Lemma. Suppose that $0 \leq \ell_1 \leq \cdots \leq \ell_k$ and $\sum_{i=1}^k 2^{-\ell_i} < 1$. Then $\sum_{i=1}^{k-1} 2^{-\ell_i} + 2^{-(\ell_k-1)} \leq 1$.

Proof. Since the $\ell_i$ are nondecreasing, we can write $\sum_{i=1}^k 2^{-\ell_i} = A/2^{\ell_k}$, where $A < 2^{\ell_k}$. Replacing $\ell_k$ with $\ell_k-1$ increases the sum by $1/2^{\ell_k}$. Since $A+1 \leq 2^{\ell_k}$, the sum remains at most $1$. $\quad\square$

This suggests the following simple algorithm: repeatedly decrement the largest $\ell_i$. The algorithm necessarily terminates since at most $\sum_i \ell_i$ iterations can take place.

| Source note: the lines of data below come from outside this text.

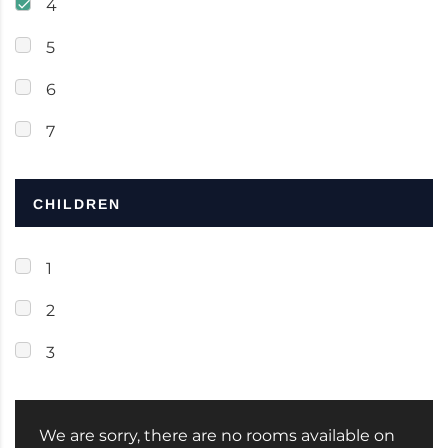
4
5
6
7
CHILDREN
1
2
3
We are sorry, there are no rooms available on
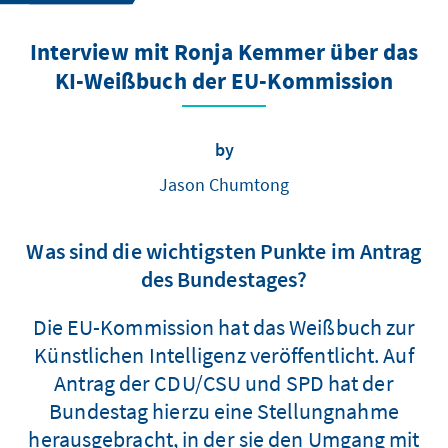
Interview mit Ronja Kemmer über das
KI-Weißbuch der EU-Kommission
by
Jason Chumtong
Was sind die wichtigsten Punkte im Antrag
des Bundestages?
Die EU-Kommission hat das Weißbuch zur
Künstlichen Intelligenz veröffentlicht. Auf
Antrag der CDU/CSU und SPD hat der
Bundestag hierzu eine Stellungnahme
herausgebracht, in der sie den Umgang mit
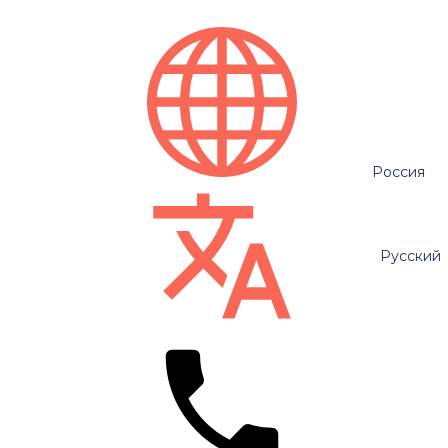
Россия
Русский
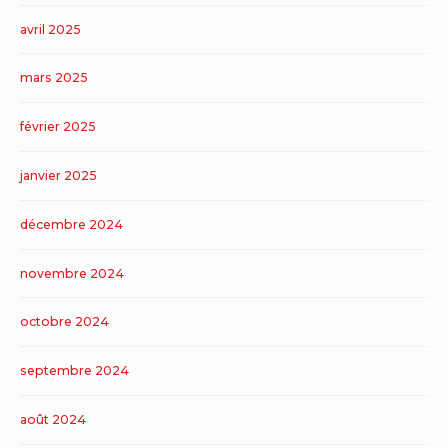
avril 2025
mars 2025
février 2025
janvier 2025
décembre 2024
novembre 2024
octobre 2024
septembre 2024
août 2024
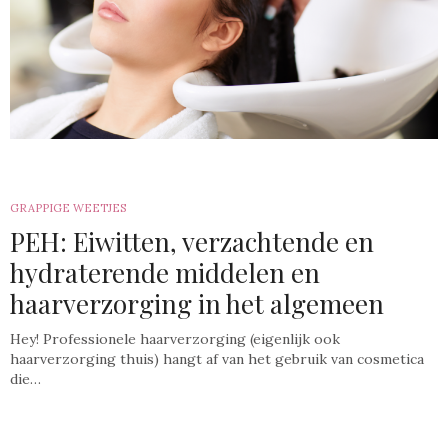
GRAPPIGE WEETJES
PEH: Eiwitten, verzachtende en
hydraterende middelen en
haarverzorging in het algemeen
Hey! Professionele haarverzorging (eigenlijk ook
haarverzorging thuis) hangt af van het gebruik van cosmetica
die…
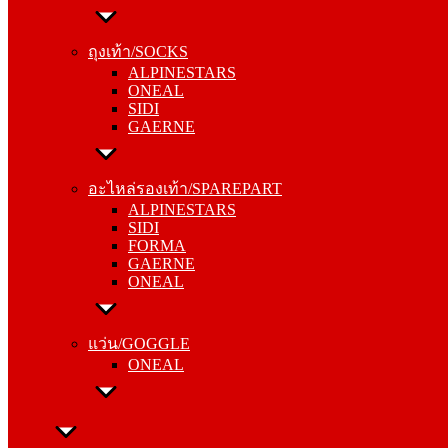
ถุงเท้า/SOCKS
ALPINESTARS
ถุงเท้า/SOCKS
ONEAL
ALPINESTARS
SIDI
ONEAL
GAERNE
SIDI
GAERNE
อะไหล่รองเท้า/SPAREPART
ALPINESTARS
อะไหล่รองเท้า/SPAREPART
SIDI
ALPINESTARS
FORMA
SIDI
GAERNE
FORMA
ONEAL
GAERNE
ONEAL
แว่น/GOGGLE
ONEAL
แว่น/GOGGLE
ONEAL
ลำลอง/CASUAL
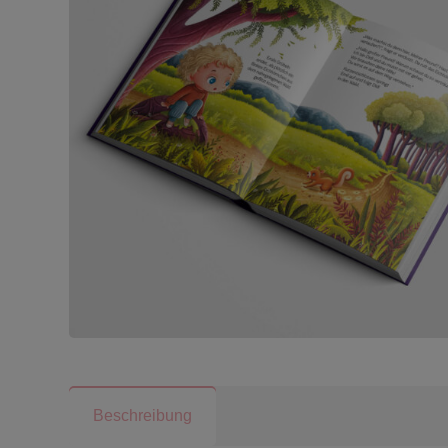
Beschreibung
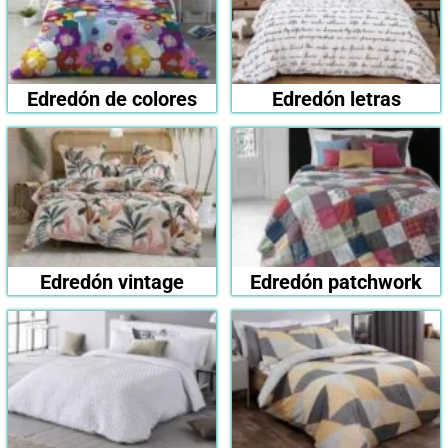
Edredón de colores
Edredón letras
Edredón vintage
Edredón patchwork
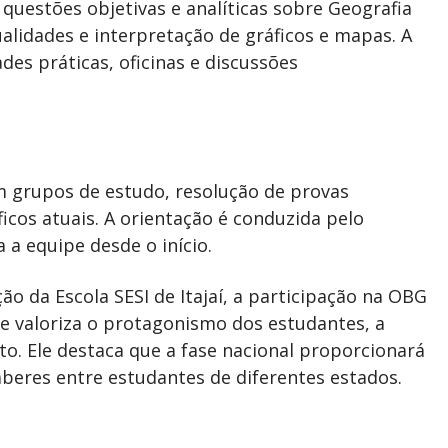
questões objetivas e analíticas sobre Geografia
ualidades e interpretação de gráficos e mapas. A
des práticas, oficinas e discussões
 grupos de estudo, resolução de provas
cos atuais. A orientação é conduzida pelo
 a equipe desde o início.
o da Escola SESI de Itajaí, a participação na OBG
ue valoriza o protagonismo dos estudantes, a
o. Ele destaca que a fase nacional proporcionará
beres entre estudantes de diferentes estados.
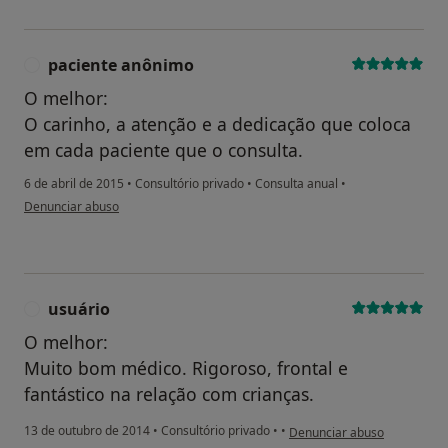
paciente anônimo
P
O melhor:
O carinho, a atenção e a dedicação que coloca
em cada paciente que o consulta.
6 de abril de 2015
•
Consultório privado
•
Consulta anual
•
na opinião do utilizador paciente anônimo
Denunciar abuso
usuário
U
O melhor:
Muito bom médico. Rigoroso, frontal e
fantástico na relação com crianças.
na opinião do utilizador usuá
13 de outubro de 2014
•
Consultório privado
•
•
Denunciar abuso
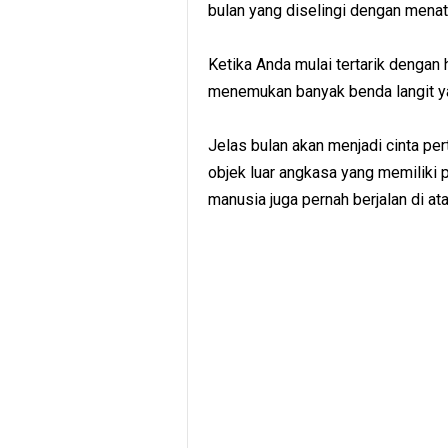
bulan yang diselingi dengan menat
Ketika Anda mulai tertarik dengan
menemukan banyak benda langit y
Jelas bulan akan menjadi cinta pe
objek luar angkasa yang memiliki
manusia juga pernah berjalan di at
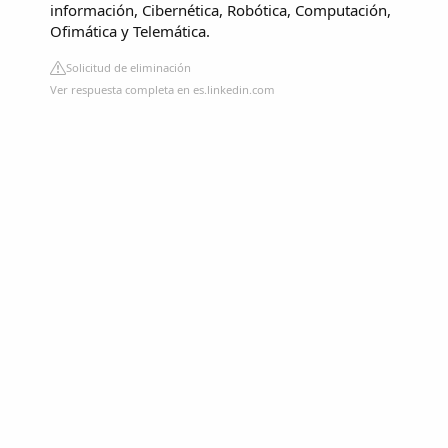
información, Cibernética, Robótica, Computación,
Ofimática y Telemática.
Solicitud de eliminación
Ver respuesta completa en es.linkedin.com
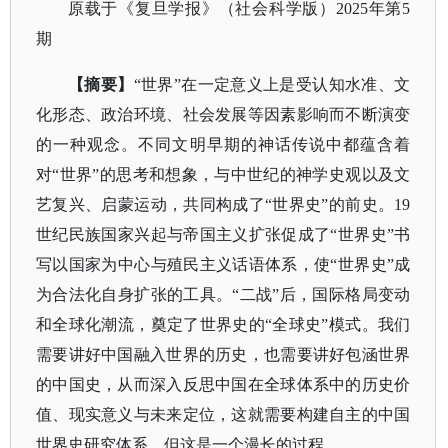
原载于
《复旦学报》（社会科学版）
2025年第5
期
【摘要】
“世界”在一定意义上是受认知水准、文
化形态、政治环境、社会发展等因素影响而不断演变
的一种观念。不同文明早期的神话传说中都蕴含着
对“世界”的思考和想象，与中世纪的神学史观以及文
艺复兴、启蒙运动，共同构成了“世界史”的前史。19
世纪民族国家兴起与帝国主义扩张促成了“世界史”书
写以国家为中心与殖民主义话语体系，使“世界史”成
为合法化自身扩张的工具。“二战”后，国际格局变动
和全球化潮流，奠定了世界史的“全球史”模式。我们
需要讲好中国融入世界的历史，也需要讲好包涵世界
的中国史，从而深入反思中国在全球体系中的历史价
值、现实意义与未来定位，这就需要构建自主的中国
世界史研究体系，但这是一个漫长的过程。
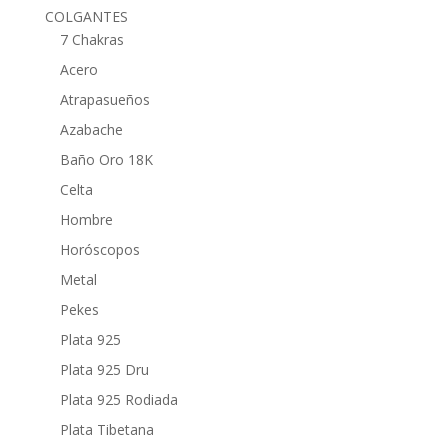
COLGANTES
7 Chakras
Acero
Atrapasueños
Azabache
Baño Oro 18K
Celta
Hombre
Horóscopos
Metal
Pekes
Plata 925
Plata 925 Dru
Plata 925 Rodiada
Plata Tibetana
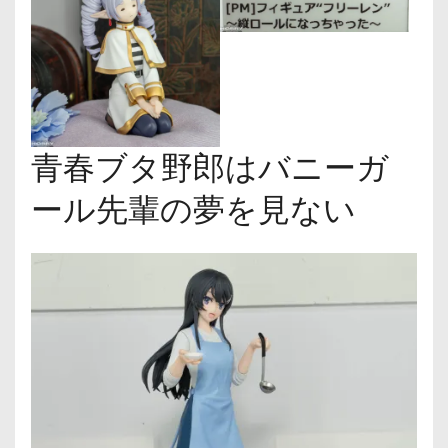
青春ブタ野郎はバニーガ
ール先輩の夢を見ない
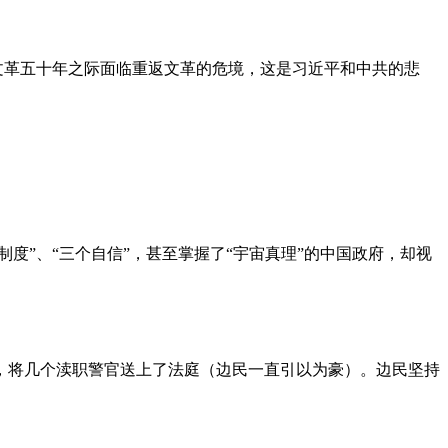
文革五十年之际面临重返文革的危境，这是习近平和中共的悲
度”、“三个自信”，甚至掌握了“宇宙真理”的中国政府，却视
，将几个渎职警官送上了法庭（边民一直引以为豪）。边民坚持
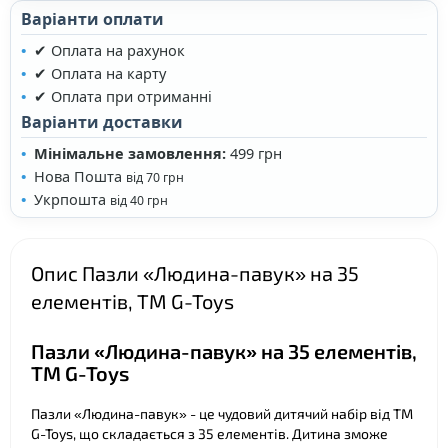
Варіанти оплати
❤
✔ Оплата на рахунок
✔ Оплата на карту
✔ Оплата при отриманні
Варіанти доставки
❤
Мінімальне замовлення:
499 грн
Нова Пошта
від 70 грн
Укрпошта
від 40 грн
Опис Пазли «Людина-павук» на 35
елементів, ТМ G-Toys
Пазли «Людина-павук» на 35 елементів,
ТМ G-Toys
Пазли «Людина-павук» - це чудовий дитячий набір від ТМ
G-Toys, що складається з 35 елементів. Дитина зможе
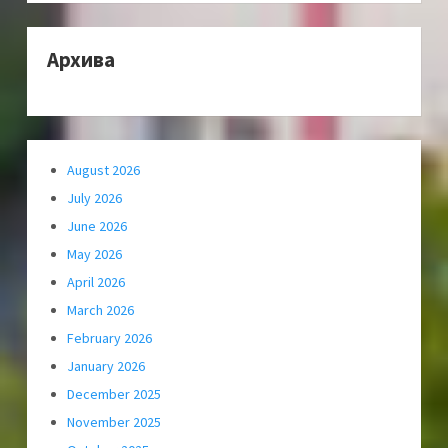
Архива
August 2026
July 2026
June 2026
May 2026
April 2026
March 2026
February 2026
January 2026
December 2025
November 2025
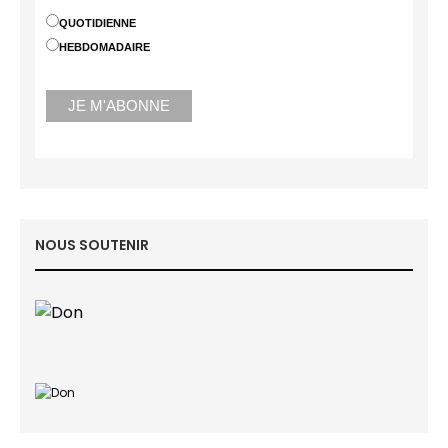
QUOTIDIENNE
HEBDOMADAIRE
NOUS SOUTENIR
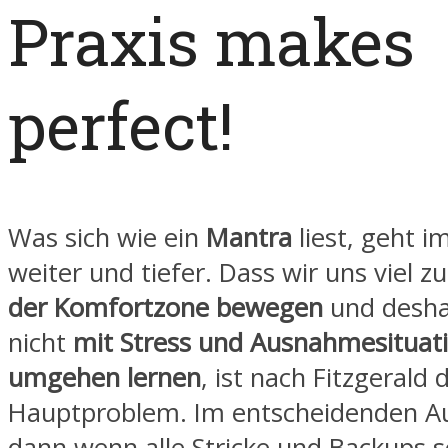
Praxis makes
perfect!
Was sich wie ein
Mantra
liest, geht 
weiter und tiefer. Dass wir uns viel 
der Komfortzone bewegen
und desha
nicht
mit Stress und Ausnahmesituat
umgehen lernen
, ist nach Fitzgerald 
Hauptproblem. Im entscheidenden Au
dann wenn alle Stricke und Backups s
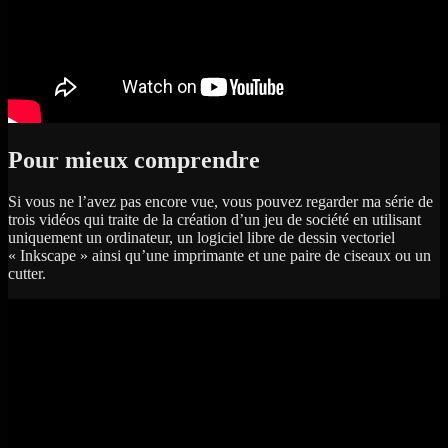
Pour mieux comprendre
Si vous ne l’avez pas encore vue, vous pouvez regarder ma série de
trois vidéos qui traite de la création d’un jeu de société en utilisant
uniquement un ordinateur, un logiciel libre de dessin vectoriel
« Inkscape » ainsi qu’une imprimante et une paire de ciseaux ou un
cutter.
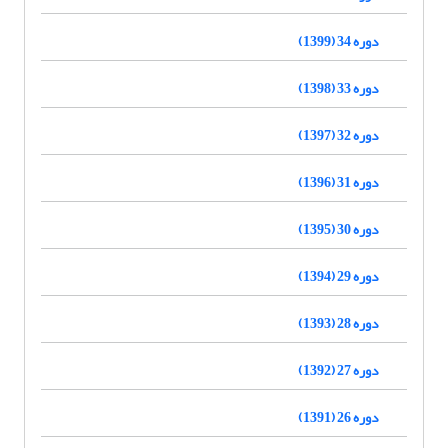
دوره 34 (1399)
دوره 33 (1398)
دوره 32 (1397)
دوره 31 (1396)
دوره 30 (1395)
دوره 29 (1394)
دوره 28 (1393)
دوره 27 (1392)
دوره 26 (1391)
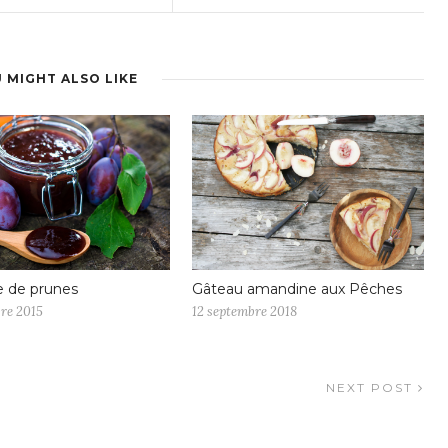
 MIGHT ALSO LIKE
e de prunes
Gâteau amandine aux Pêches
re 2015
12 septembre 2018
NEXT POST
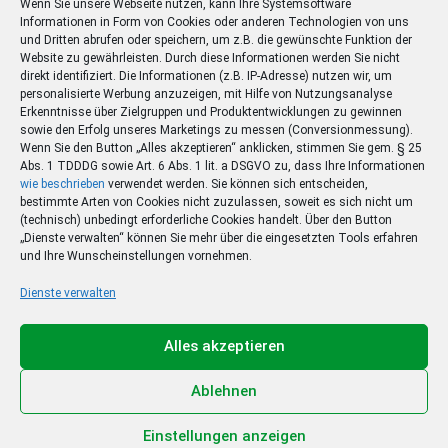
Wenn Sie unsere Webseite nutzen, kann Ihre Systemsoftware
Informationen in Form von Cookies oder anderen Technologien von uns
und Dritten abrufen oder speichern, um z.B. die gewünschte Funktion der
Website zu gewährleisten. Durch diese Informationen werden Sie nicht
direkt identifiziert. Die Informationen (z.B. IP-Adresse) nutzen wir, um
personalisierte Werbung anzuzeigen, mit Hilfe von Nutzungsanalyse
Erkenntnisse über Zielgruppen und Produktentwicklungen zu gewinnen
sowie den Erfolg unseres Marketings zu messen (Conversionmessung).
Wenn Sie den Button „Alles akzeptieren“ anklicken, stimmen Sie gem. § 25
Abs. 1 TDDDG sowie Art. 6 Abs. 1 lit. a DSGVO zu, dass Ihre Informationen
wie beschrieben
verwendet werden. Sie können sich entscheiden,
bestimmte Arten von Cookies nicht zuzulassen, soweit es sich nicht um
(technisch) unbedingt erforderliche Cookies handelt. Über den Button
„Dienste verwalten“ können Sie mehr über die eingesetzten Tools erfahren
und Ihre Wunscheinstellungen vornehmen.
Dienste verwalten
Ihr Sommer – Ihr Abo –
Ihr Gewinn
Alles akzeptieren
Jetzt zum Sonderpreis lesen und eine 3-tägige
Sommerreise gewinnen!
Ablehnen
Zum Deal
Einstellungen anzeigen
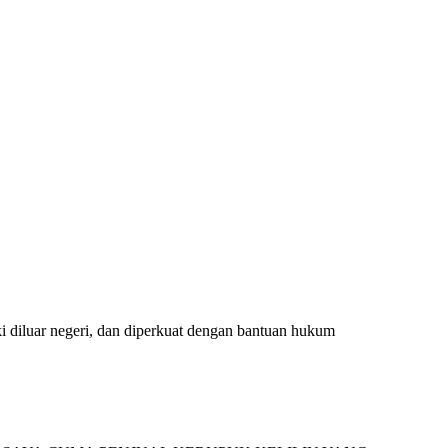
i diluar negeri, dan diperkuat dengan bantuan hukum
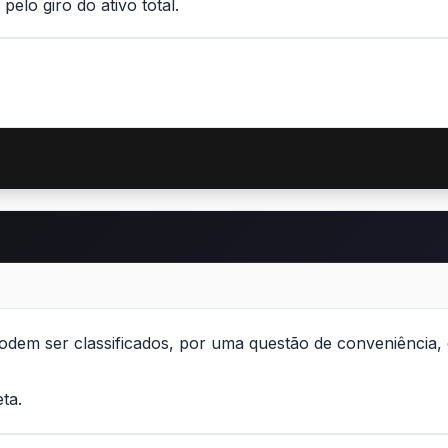
elo giro do ativo total.
dem ser classificados, por uma questão de conveniência, em 
eta.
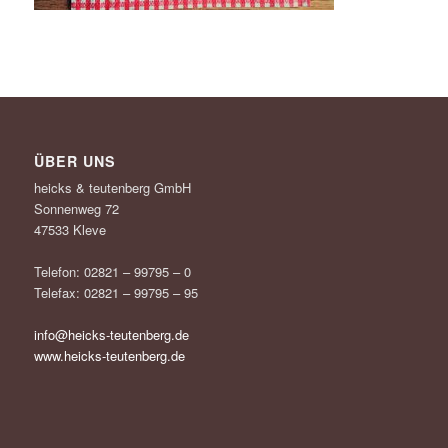
ÜBER UNS
heicks & teutenberg GmbH
Sonnenweg 72
47533 Kleve
Telefon: 02821 – 99795 – 0
Telefax: 02821 – 99795 – 95
info@heicks-teutenberg.de
www.heicks-teutenberg.de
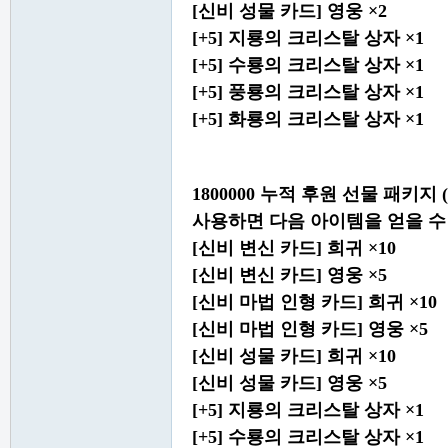
[신비 성물 카드] 영웅 ×2
[+5] 지룡의 크리스탈 상자 ×1
[+5] 수룡의 크리스탈 상자 ×1
[+5] 풍룡의 크리스탈 상자 ×1
[+5] 화룡의 크리스탈 상자 ×1
1800000 누적 후원 선물 패키지
사용하면 다음 아이템을 얻을 수
[신비 변신 카드] 희귀 ×10
[신비 변신 카드] 영웅 ×5
[신비 마법 인형 카드] 희귀 ×10
[신비 마법 인형 카드] 영웅 ×5
[신비 성물 카드] 희귀 ×10
[신비 성물 카드] 영웅 ×5
[+5] 지룡의 크리스탈 상자 ×1
[+5] 수룡의 크리스탈 상자 ×1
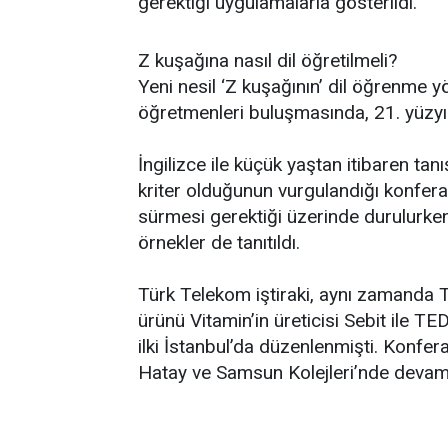
gerektiği uygulamalarla gösterildi.
Z kuşağına nasıl dil öğretilmeli?
Yeni nesil ‘Z kuşağının’ dil öğrenme yö
öğretmenleri buluşmasında, 21. yüzyıl 
İngilizce ile küçük yaştan itibaren tan
kriter olduğunun vurgulandığı konfera
sürmesi gerektiği üzerinde durulurken
örnekler de tanıtıldı.
Türk Telekom iştiraki, aynı zamanda T
ürünü Vitamin’in üreticisi Sebit ile TE
ilki İstanbul’da düzenlenmişti. Konfer
Hatay ve Samsun Kolejleri’nde deva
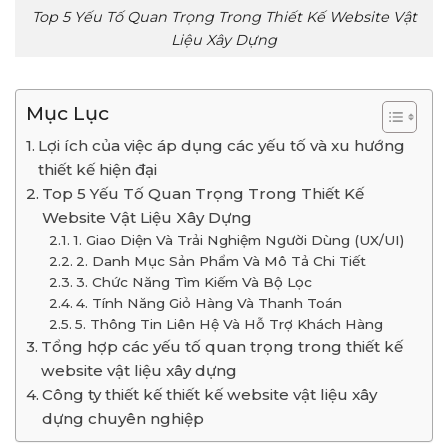
Top 5 Yếu Tố Quan Trọng Trong Thiết Kế Website Vật
Liệu Xây Dựng
Mục Lục
Lợi ích của việc áp dụng các yếu tố và xu hướng
thiết kế hiện đại
Top 5 Yếu Tố Quan Trọng Trong Thiết Kế
Website Vật Liệu Xây Dựng
1. Giao Diện Và Trải Nghiệm Người Dùng (UX/UI)
2. Danh Mục Sản Phẩm Và Mô Tả Chi Tiết
3. Chức Năng Tìm Kiếm Và Bộ Lọc
4. Tính Năng Giỏ Hàng Và Thanh Toán
5. Thông Tin Liên Hệ Và Hỗ Trợ Khách Hàng
Tổng hợp các yếu tố quan trọng trong thiết kế
website vật liệu xây dựng
Công ty thiết kế thiết kế website vật liệu xây
dựng chuyên nghiệp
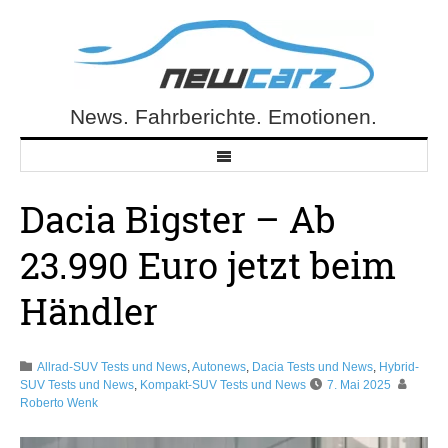
Skip
to
content
News. Fahrberichte. Emotionen.
NewCarz.de
Dacia Bigster – Ab
23.990 Euro jetzt beim
Händler
Allrad-SUV Tests und News
,
Autonews
,
Dacia Tests und News
,
Hybrid-
SUV Tests und News
,
Kompakt-SUV Tests und News
7. Mai 2025
Roberto Wenk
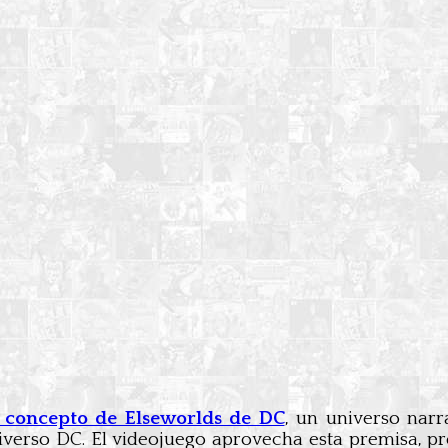
l concepto de Elseworlds de DC
, un universo narr
niverso DC. El videojuego aprovecha esta premisa,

Let us apply this on our example above: $$ \begin{align} &1,2,4,7,8 \to 1,2,4,7,7 \to 1,2,4,6,7 \to 1,2,4,6,6 \to 1,2,4,5,6 \to \\ &1,2,4,5,5 \to 1,2,4,4,5 \to 1,2,4,4,4 \to 1,2,3,4,4 \end{align} $$ This algorithm can be implemented easily using a heap. However, it is slower (in general) than the preceding algorithm, if the latter is implemented correctly. For example, the sequence $\ell$ takes $\ell$ steps in this algorithm, but could be handled by a single iteration of the preceding algorithm.